XML, Squeak, and speed

Fri May 11 03:57:29 UTC 2001

As an exercise in really getting into Squeak, designing my own document
object model (it's hard not to be better than JDOM, let alone DOM) has
been really successful.  I've been strongly motivated to learn lots more
about Squeak, and the more I learn about using the IDE the better I like it.  

I was really REALLY pleased that my non-validating XML parser came to only
274 SLOC of Smalltalk.  (Well, not _that_ pleased, because looking at it,
I can see that it obviously should be shorter.  It's a learning exercise.)

This is not the first XML parser I have written.  It's the second.
My first was a little under a thousand SLOC of C, and is faster than expat.
I want to make that point in order to establish that I know how to make a
non-validating XML parser go screamingly fast.  The parser in Smalltalk has
a very similar structure, but makes much more use of methods, and of course
uses Streams for reading.

As a test case, I took the 'shakespeare.xml' file that comes with the
XMill compressor.  It's actually Antony and Cleopatra.

I really LIKE being able to type in
    d := OxusParser parseFile:
        '/quasar/ustaff/ok/xmill.d/examples/shakespeare.xml'.
    ((d descendants: #SPEAKER)
        collect: [:e | e text asUppercase]) sort grouped
and get output like
    ('AGRIPPA'->29 'ALEXAS'->15 'ALL'->9 'ATTENDANT'->2 'ATTENDANTS'->1
     'CANIDIUS'->10 'CAPTAIN'->1 'CHARMIAN'->63 'CLEOPATRA'->204 'CLOWN'->8
     'DEMETRIUS'->2 'DERCETAS'->5 'DIOMEDES'->7 'DOLABELLA'->23
     'DOMITIUS ENOBARBUS'->113 'EGYPTIAN'->2 'EROS'->27 'EUPHRONIUS'->5
     'FIRST ATTENDANT'->3 'FIRST GUARD'->11 'FIRST SERVANT'->4
     'FIRST SOLDIER'->14 'FOURTH SOLDIER'->3 'GALLUS'->1 'GUARD'->2
     'IRAS'->18 'LEPIDUS'->32 'MARDIAN'->7 'MARK ANTONY'->204 'MECAENAS'->16
     'MENAS'->35 'MENECRATES'->2 'MESSENGER'->42 'OCTAVIA'->13
     'OCTAVIUS CAESAR'->98 'PHILO'->2 'POMPEY'->41 'PROCULEIUS'->10
     'SCARUS'->12 'SECOND ATTENDANT'->1 'SECOND GUARD'->4
     'SECOND MESSENGER'->2 'SECOND SERVANT'->3 'SECOND SOLDIER'->11
     'SELEUCUS'->3 'SILIUS'->3 'SOLDIER'->13 'SOOTHSAYER'->14 'TAURUS'->1
     'THIRD GUARD'->1 'THIRD SOLDIER'->10 'THYREUS'->12 'VARRIUS'->1
     'VENTIDIUS'->4 )

I mean, who needs a query language or XPath when you've got Smalltalk?
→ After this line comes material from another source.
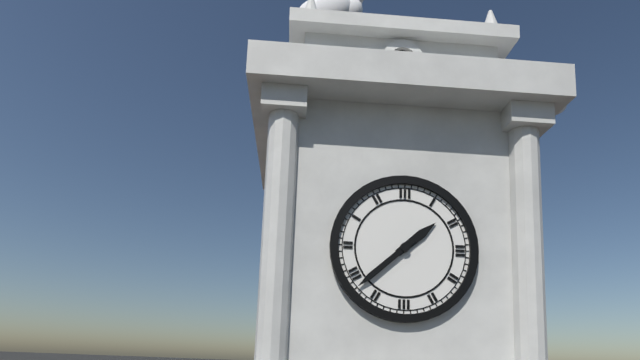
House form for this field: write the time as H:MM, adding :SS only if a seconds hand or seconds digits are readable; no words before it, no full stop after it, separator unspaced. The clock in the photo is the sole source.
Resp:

However, I pay a price for this ease of manipulation.
The parsers that can validate in this test didn't, because the file
does not contain a doctype.  For the C parsers, I made a new file
containing N copies, and divided the actual time by N.  (N=50 for
my parser, N=20 for the others.)  The C parsers all wrote ESIS output,
directed to /dev/null.

Time	Parser
18.9 s	my XML parser in Squeak 2.7, can't validate, does build tree
 1.55s  nsgmls from SP 1.3, can validate, does it build a tree?
 0.90s  Jan Wielemaker's XML parser, can validate, does build tree
 0.24s  my XML parser in C, can't validate, can build tree but didn't.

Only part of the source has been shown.